He recently has been between jobs so she has been taking him food shopping and buying the food.
I am a single parent and feel like the two couples together they seem to enjoy better and maybe feel uncomfortable with me being alone. This hasn’t been said it’s just my feelings.
i asked not to be involved in the present exchange yesterday as were all invited to my sons. And asked my Mother if I could arrive after as I was giving money to my son and partner. And gift vouchers ( the reason being I have been away and come back 13 th Dec and have not had a lot of time to gather a lot of gifts.
I discussed with my Mother she said they would say they do the opening of presents in the morning. I arrive midday. However on arrival this had not happened , (to be honest if my Mother wants something her way it’s how it’s to be) so I felt very uncomfortable as they handed out a stocking for the four of them and sat opening them. ( there was a few presents I took for them but not like hundreds like my Mother likes it to be.
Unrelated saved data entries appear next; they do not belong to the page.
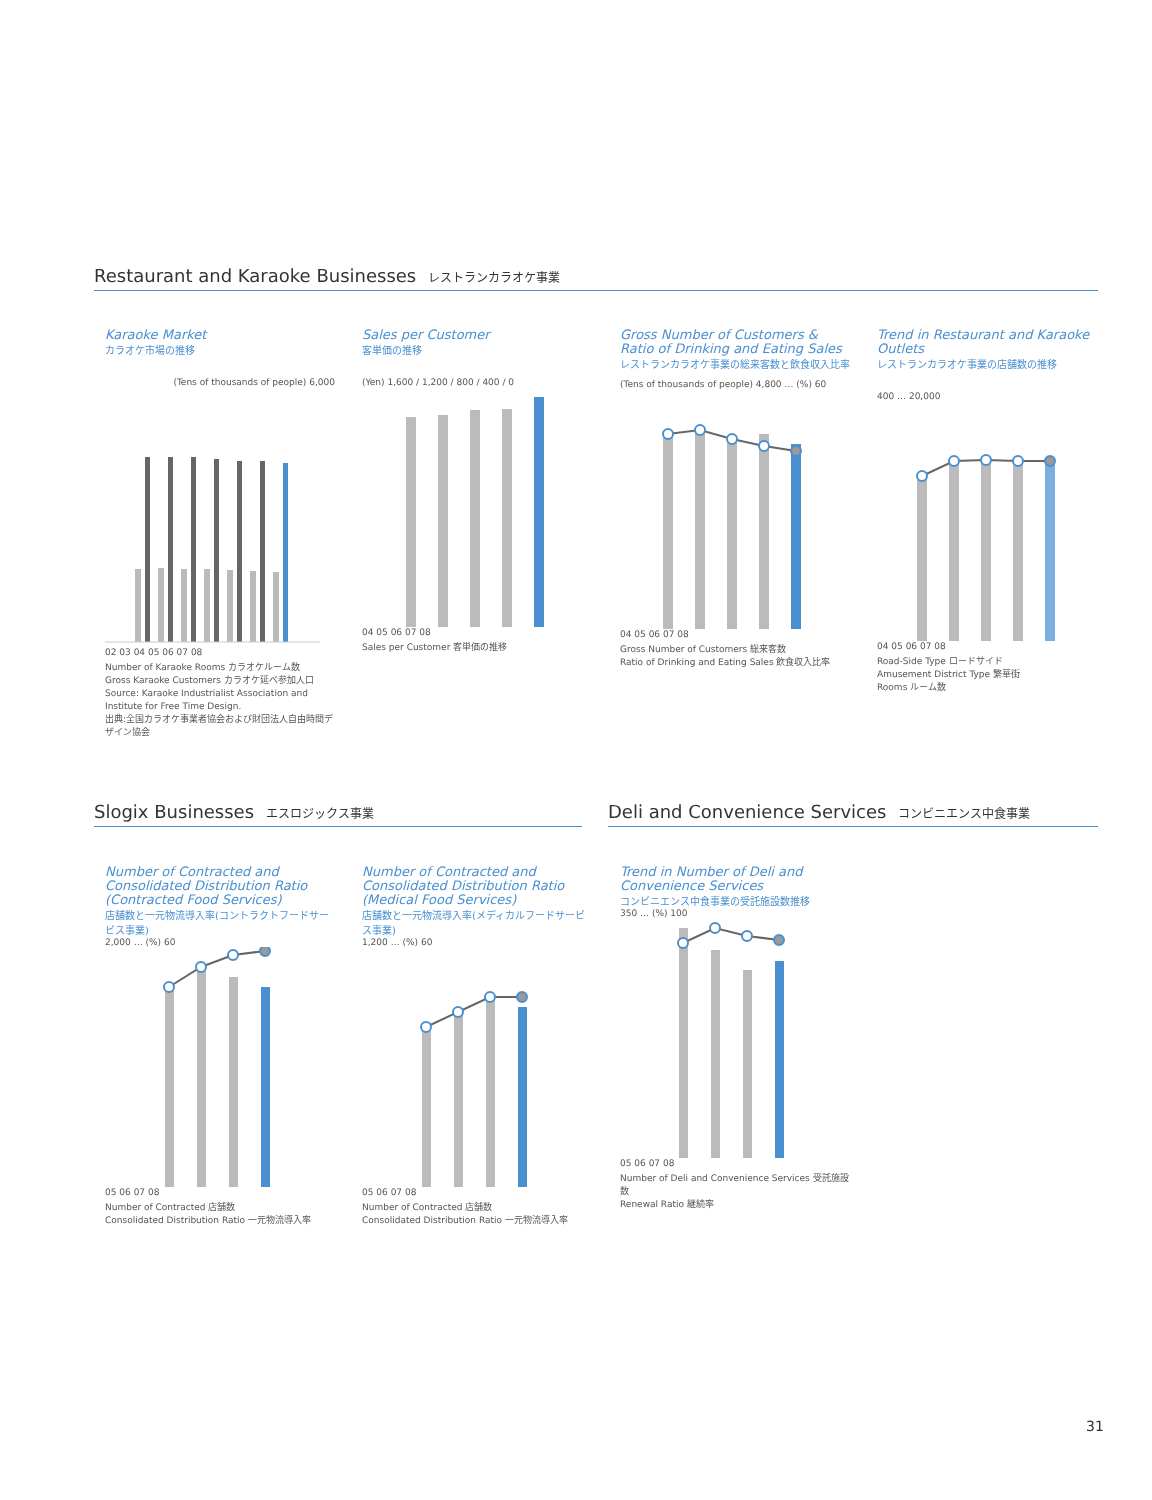Restaurant and Karaoke Businesses レストランカラオケ事業
Karaoke Market
カラオケ市場の推移
(Tens of thousands of people) 6,000
02 03 04 05 06 07 08
Number of Karaoke Rooms カラオケルーム数
Gross Karaoke Customers カラオケ延べ参加人口
Source: Karaoke Industrialist Association and Institute for Free Time Design.
出典:全国カラオケ事業者協会および財団法人自由時間デザイン協会
Sales per Customer
客単価の推移
(Yen) 1,600 / 1,200 / 800 / 400 / 0
04 05 06 07 08
Sales per Customer 客単価の推移
Gross Number of Customers & Ratio of Drinking and Eating Sales
レストランカラオケ事業の総来客数と飲食収入比率
(Tens of thousands of people) 4,800 … (%) 60
04 05 06 07 08
Gross Number of Customers 総来客数
Ratio of Drinking and Eating Sales 飲食収入比率
Trend in Restaurant and Karaoke Outlets
レストランカラオケ事業の店舗数の推移
400 … 20,000
04 05 06 07 08
Road-Side Type ロードサイド
Amusement District Type 繁華街
Rooms ルーム数
Slogix Businesses エスロジックス事業
Deli and Convenience Services コンビニエンス中食事業
Number of Contracted and Consolidated Distribution Ratio (Contracted Food Services)
店舗数と一元物流導入率(コントラクトフードサービス事業)
2,000 … (%) 60
05 06 07 08
Number of Contracted 店舗数
Consolidated Distribution Ratio 一元物流導入率
Number of Contracted and Consolidated Distribution Ratio (Medical Food Services)
店舗数と一元物流導入率(メディカルフードサービス事業)
1,200 … (%) 60
05 06 07 08
Number of Contracted 店舗数
Consolidated Distribution Ratio 一元物流導入率
Trend in Number of Deli and Convenience Services
コンビニエンス中食事業の受託施設数推移
350 … (%) 100
05 06 07 08
Number of Deli and Convenience Services 受託施設数
Renewal Ratio 継続率
31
I said nothing as would not dream of spoiling the day. Would you have felt comfortable am I being unreasonable as I am ready to move away from this situation as it is emotionally difficult. If they are choosing to be a close nit family with the four of them I would prefer to just move away.
May son was shocked last night when he said oh your not 50 are you I replied yes I’m 51 in a few weeks. As he didn’t acknowledge my 50 th last year. I’m feeling so mentally abused being in this family to be honest.
how would you manage this?
We have my Dad”s 70 this year and their 40 th Wedding Anniversary then the wedding early next year.